Another interesting aspect of this imaginary case study is the difference between musical partners who are men and ones that are women — the majority of prominent instances of high-drama, band-destroying sibling rivalry in popular music are attributed to musicians who are brothers. Heart’s Ann and Nancy Wilson or the sisters in Dixie Chicks probably don’t always get along, but battles between brothers are the stuff of music legend (see: The Kinks, The Black Crowes, Oasis, etc.). Perhaps it’s just another example of how men are better than women.

Those tales of conflict may make the music history books, but the artists wouldn’t have gotten that far if it wasn’t for the more productive first part that resulted in the initial art their bond created. That’s the phase in which Nebraska’s Jessica and Heather Hottman appear to be. Music has been a part of the Omaha-based sisters’ relationship all of their lives; growing up, there was church singing and musicals, a shared love of ’90s Pop and harmonizing for fun with Mom and their other sister. After forming a band in college, the pair developed a desire to pursue music as a career, leading to the post-collegiate birth of The Hottman Sisters, which is not a duo act but a band, featuring Jessica on guitar/vocals and Heather on vocals/keys, plus a rotating rhythm section. 

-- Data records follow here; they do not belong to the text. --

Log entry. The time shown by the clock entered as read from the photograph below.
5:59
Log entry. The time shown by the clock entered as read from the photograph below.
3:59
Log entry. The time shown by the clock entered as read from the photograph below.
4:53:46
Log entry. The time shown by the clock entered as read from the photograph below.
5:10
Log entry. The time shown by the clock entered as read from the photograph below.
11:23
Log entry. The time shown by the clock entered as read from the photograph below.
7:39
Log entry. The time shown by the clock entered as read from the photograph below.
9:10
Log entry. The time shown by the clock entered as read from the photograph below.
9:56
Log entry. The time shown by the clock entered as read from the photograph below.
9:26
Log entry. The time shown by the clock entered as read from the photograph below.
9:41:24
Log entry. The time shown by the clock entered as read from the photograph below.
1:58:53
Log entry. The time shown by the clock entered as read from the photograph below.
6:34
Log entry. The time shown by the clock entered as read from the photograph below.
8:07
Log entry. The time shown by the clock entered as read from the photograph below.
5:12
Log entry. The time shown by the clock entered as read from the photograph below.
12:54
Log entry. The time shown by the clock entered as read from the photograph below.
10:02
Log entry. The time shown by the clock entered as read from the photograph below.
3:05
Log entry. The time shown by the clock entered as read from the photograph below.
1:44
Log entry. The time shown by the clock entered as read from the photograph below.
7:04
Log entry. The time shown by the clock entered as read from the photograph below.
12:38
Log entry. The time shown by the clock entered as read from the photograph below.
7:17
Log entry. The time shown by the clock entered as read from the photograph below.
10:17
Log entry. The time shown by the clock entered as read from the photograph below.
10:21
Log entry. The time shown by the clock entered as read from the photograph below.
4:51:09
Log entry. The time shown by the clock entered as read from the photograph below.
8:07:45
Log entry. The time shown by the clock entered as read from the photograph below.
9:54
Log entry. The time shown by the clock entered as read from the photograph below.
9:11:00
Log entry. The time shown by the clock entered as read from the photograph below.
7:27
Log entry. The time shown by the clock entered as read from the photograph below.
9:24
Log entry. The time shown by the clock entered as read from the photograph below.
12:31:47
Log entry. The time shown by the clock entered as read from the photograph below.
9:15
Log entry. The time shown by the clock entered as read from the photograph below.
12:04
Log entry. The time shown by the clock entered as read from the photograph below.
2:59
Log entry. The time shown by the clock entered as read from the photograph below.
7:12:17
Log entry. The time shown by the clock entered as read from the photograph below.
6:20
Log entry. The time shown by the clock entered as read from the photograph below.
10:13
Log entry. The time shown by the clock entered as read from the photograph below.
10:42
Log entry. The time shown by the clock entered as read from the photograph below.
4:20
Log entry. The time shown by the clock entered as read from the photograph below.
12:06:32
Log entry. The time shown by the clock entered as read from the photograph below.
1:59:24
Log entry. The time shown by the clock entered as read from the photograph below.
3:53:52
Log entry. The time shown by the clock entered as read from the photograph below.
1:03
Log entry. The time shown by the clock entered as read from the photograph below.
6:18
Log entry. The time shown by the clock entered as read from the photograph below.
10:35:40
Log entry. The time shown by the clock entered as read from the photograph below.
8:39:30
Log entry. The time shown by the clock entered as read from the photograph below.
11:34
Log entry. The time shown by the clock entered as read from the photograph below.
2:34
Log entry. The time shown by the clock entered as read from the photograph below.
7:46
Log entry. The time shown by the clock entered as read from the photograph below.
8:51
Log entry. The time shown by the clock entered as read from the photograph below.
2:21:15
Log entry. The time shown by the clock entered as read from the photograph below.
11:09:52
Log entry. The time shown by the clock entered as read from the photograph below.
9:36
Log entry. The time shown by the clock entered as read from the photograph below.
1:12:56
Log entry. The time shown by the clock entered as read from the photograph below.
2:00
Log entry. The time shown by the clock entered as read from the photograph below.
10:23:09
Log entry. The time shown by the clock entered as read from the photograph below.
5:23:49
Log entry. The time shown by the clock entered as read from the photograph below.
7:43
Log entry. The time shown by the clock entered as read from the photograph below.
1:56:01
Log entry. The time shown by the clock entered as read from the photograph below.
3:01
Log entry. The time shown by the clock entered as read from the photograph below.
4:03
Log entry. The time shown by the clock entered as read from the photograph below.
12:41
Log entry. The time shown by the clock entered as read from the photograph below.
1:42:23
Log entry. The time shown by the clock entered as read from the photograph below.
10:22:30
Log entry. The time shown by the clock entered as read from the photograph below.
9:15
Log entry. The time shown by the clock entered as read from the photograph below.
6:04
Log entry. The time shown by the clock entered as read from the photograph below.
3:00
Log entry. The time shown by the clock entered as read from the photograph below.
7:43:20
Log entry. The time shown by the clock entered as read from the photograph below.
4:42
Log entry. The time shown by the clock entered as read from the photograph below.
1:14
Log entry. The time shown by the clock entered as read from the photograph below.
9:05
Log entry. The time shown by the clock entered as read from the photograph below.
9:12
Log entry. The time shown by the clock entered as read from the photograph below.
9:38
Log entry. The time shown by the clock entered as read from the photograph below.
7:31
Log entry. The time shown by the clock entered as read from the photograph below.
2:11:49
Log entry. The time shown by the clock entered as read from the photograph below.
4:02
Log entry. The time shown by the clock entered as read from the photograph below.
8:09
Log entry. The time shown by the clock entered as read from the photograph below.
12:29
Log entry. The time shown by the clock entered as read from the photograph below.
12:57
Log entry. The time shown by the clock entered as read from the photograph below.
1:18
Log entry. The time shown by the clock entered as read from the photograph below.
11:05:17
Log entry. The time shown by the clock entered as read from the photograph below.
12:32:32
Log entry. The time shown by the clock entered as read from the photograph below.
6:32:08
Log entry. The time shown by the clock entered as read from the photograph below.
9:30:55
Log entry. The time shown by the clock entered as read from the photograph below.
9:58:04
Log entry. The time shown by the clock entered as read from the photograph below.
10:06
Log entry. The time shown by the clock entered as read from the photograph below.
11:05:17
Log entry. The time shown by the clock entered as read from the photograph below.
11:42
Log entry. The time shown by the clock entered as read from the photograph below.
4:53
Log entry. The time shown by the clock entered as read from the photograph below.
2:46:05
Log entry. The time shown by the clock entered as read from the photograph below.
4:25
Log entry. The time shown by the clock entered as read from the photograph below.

The group’s sound is self-described as Indie Pop (and the Sisters scored a nomination for “Best Indie/Alternative Band” at the 2016 Omaha Entertainment and Arts Awards), but it also has a rootsy Americana streak running through it. Their strongest suits are more proof of the aforementioned chemistry unique to siblings — sturdy songcraft and the atmospheric ambiance created by the sisters’ impeccable and imaginative harmonies. The Hottman Sisters built a reputation and fanbase by performing regularly in their hometown, drawing frequent coverage in the area’s local press. That coverage picked up last summer with the release of debut EP This Two, and it will likely spread now that The Hottman Sisters’ have begun touring across the country. 

And since there are sisters running the show, the chances of the band imploding before their Cincinnati visit after a drunken fistfight in Lexington the night before are extremely low.